The present study has some limitations that require consideration. Firstly, heterogeneity and confounding factors may have distorted the analysis. In particular, publication bias could have affected our findings, because studies that produced negative results may not have been published or may have been missed. Secondly, our ethnicity-specific meta-analysis included data from European, Middle Eastern and East Asian patients, and our results are thus only applicable to these ethnic groups. Further studies are required in different ethnic populations. Thirdly, we did not stratify and analyze factors such as gender or clinical and environmental variables due to lack of data and the polymorphisms may be associated with clinical manifestations in addition to disease susceptibility. Fourthly, study and subject numbers in the disease-type subgroup analysis were relatively small and, as such, our analysis may have been underpowered.

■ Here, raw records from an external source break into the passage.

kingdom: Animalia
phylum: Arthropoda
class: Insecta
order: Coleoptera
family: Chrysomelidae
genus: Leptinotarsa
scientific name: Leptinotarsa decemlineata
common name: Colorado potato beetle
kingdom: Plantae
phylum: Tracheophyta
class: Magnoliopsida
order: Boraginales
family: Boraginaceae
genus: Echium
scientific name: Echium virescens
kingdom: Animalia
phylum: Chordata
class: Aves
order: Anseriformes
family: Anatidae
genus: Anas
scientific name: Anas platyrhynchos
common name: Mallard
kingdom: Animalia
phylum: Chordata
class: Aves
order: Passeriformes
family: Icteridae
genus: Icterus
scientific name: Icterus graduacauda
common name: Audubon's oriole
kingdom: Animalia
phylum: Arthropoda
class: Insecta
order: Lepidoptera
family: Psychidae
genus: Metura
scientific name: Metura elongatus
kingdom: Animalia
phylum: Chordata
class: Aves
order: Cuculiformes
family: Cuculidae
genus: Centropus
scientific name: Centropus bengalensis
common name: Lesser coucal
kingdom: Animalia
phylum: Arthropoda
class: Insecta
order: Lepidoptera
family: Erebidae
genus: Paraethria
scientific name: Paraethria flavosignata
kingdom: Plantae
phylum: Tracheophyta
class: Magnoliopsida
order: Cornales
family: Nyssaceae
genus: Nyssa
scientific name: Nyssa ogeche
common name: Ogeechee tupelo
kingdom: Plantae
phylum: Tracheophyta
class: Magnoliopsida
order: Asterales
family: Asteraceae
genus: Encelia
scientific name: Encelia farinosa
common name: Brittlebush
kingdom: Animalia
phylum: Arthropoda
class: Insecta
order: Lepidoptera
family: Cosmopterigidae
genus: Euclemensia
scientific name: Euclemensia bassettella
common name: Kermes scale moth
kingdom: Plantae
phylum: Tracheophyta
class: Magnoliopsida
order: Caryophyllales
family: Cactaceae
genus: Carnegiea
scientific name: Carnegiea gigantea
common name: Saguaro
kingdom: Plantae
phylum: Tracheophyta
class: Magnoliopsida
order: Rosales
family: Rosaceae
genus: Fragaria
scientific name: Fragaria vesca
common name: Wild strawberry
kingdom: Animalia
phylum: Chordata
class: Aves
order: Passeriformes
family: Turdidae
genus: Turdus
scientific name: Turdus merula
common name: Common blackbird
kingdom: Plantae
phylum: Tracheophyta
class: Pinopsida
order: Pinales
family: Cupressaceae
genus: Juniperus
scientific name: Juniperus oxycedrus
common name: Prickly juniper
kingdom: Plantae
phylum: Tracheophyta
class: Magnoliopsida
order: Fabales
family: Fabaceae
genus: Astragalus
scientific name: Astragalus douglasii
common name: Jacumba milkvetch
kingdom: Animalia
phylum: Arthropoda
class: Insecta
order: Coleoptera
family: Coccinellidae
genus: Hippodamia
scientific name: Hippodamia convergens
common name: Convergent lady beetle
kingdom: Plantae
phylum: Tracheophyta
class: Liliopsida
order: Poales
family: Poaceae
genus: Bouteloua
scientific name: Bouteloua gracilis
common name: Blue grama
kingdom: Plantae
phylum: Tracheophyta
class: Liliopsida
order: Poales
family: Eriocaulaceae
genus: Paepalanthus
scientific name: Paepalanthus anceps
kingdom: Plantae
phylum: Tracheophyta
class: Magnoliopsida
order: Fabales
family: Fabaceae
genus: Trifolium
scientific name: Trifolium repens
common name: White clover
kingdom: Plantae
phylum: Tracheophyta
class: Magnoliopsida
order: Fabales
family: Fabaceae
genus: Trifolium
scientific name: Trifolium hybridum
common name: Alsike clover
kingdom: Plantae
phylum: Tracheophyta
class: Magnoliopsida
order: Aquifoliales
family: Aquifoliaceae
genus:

Therefore, additional studies are warranted to explore the associations between inflammatory arthritis and the miRNA polymorphisms.

Conclusion

This meta-analysis of published studies suggests that the miR-499 rs3746444 and IRAK1 rs3027898 polymorphisms are associated with susceptibility to inflammatory arthritis. However, the miR-146a rs2910164 and IRAK1 rs1059703 polymorphisms were not associated with susceptibility to inflammatory arthritis. Further studies are warranted to clarify the role of miRNA genes in the pathogenesis of inflammatory arthritis in different ethnic groups, since miRNA polymorphisms may play different roles in different ethnic populations.